Two wire electrodes are connected to the secondary winding of a high-voltage (12-15 kV) transformer. As power is applied an electric arc sparks between the electrodes. A constant flow of air is blown through the electric arc causing it to deflect or spread and because 50-60 arcs are produced per second the process supplies a virtually constant forced air plasma loaded with highly energetic ions. The plasma temperature is low, so doesn’t create a fire hazard or deformation/melting problems to the component.
Area of Effect
As shown in figure 1, the plasma head was attached to a robotic arm, making it highly suitable for use in continuous production environments and treating complex surfaces. The treatment width is ultimately limited by the distance between the electrodes. However, by placing two or more discharge heads next to each other, the effective treatment width from a single power supply is up to 225mm, which is greater than flame treatment, for example.
Figure 1. The Lectro-Heat blown air plasma system mounted on a robotic arm.
Increased Adhesion Due to Lectro-Heat
Increased adhesion is achieved by stripping the hydrogen from the polypropylene-carbon spine and replacing it with functional groups - for Lectro-Treat the hydroxyl (OH) group is used. XPS spectra taken before and after pre-treatment, clearly shows the increase in surface specific oxygen after pre-treatment.

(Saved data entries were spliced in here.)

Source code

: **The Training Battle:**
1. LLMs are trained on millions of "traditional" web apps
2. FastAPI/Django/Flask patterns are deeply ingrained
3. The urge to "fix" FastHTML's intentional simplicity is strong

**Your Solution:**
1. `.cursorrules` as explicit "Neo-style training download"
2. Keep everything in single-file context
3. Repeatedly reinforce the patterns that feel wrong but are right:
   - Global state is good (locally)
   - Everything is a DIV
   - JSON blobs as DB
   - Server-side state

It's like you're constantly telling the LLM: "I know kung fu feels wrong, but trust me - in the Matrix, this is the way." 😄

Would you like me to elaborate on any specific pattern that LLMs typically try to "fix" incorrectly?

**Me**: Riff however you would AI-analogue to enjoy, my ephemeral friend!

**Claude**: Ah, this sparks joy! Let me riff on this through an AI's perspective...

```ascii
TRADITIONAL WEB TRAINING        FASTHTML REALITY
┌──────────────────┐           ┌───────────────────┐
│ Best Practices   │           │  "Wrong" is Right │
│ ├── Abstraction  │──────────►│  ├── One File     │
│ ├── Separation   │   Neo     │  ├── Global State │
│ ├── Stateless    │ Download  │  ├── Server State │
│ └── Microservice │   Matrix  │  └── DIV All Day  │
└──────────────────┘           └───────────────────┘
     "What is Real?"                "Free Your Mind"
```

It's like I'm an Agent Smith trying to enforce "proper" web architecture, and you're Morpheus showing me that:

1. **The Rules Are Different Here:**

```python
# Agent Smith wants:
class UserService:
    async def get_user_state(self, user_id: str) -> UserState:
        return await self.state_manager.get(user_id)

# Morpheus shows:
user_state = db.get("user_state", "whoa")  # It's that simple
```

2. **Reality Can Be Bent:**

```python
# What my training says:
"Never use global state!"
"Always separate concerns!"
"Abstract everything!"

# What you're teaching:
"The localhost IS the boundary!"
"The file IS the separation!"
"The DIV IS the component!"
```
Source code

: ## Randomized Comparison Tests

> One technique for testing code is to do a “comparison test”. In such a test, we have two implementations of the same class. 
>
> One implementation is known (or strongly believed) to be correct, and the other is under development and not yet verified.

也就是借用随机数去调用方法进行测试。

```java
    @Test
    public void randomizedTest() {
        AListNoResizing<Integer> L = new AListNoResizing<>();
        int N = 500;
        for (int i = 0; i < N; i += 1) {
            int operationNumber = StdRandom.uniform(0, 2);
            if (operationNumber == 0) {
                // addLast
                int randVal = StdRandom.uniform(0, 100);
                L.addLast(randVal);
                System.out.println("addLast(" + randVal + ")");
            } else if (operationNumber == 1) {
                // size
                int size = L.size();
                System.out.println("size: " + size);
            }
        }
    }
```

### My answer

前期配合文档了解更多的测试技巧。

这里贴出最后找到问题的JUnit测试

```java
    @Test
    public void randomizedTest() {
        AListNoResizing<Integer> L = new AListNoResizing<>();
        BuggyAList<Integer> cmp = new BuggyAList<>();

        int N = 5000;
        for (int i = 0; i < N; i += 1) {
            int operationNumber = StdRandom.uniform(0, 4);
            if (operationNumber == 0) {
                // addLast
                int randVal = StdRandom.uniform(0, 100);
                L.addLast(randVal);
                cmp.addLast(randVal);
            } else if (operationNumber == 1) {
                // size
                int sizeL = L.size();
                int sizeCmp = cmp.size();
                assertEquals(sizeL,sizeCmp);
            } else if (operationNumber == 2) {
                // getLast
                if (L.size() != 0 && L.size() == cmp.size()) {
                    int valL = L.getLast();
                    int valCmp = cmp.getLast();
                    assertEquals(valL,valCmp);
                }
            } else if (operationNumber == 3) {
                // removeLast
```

Benefits of the Lectro-Heat Process
Parts pre-treated and bonded using this material successfully passed all the required standard automotive impact tests. The open time for the pre-treatment was two to four weeks depending on storage conditions. Crucially, the treated surface remained consistent during this period unlike flame and corona treated surfaces, which tend to become patchy across the treated surface after only a day or two. Therefore, this process allows greater flexibility in the potential uses of the parts, meaning bonding and/or painting don’t necessarily have be undertaken at the same site or on the same day. Treated parts can be transported or placed in stillage until required, which allows greater flexibility in the manufacturing process.
Currently, this technology is being applied in the UK electrical and packaging industries as well as some automotive applications, although there is significant scope to extend its use in the automotive industry. The process is relevant to any assembly line involving polypropylene and in particular such pre-treatment and bonding technologies will be key to future developments in lightweight vehicles.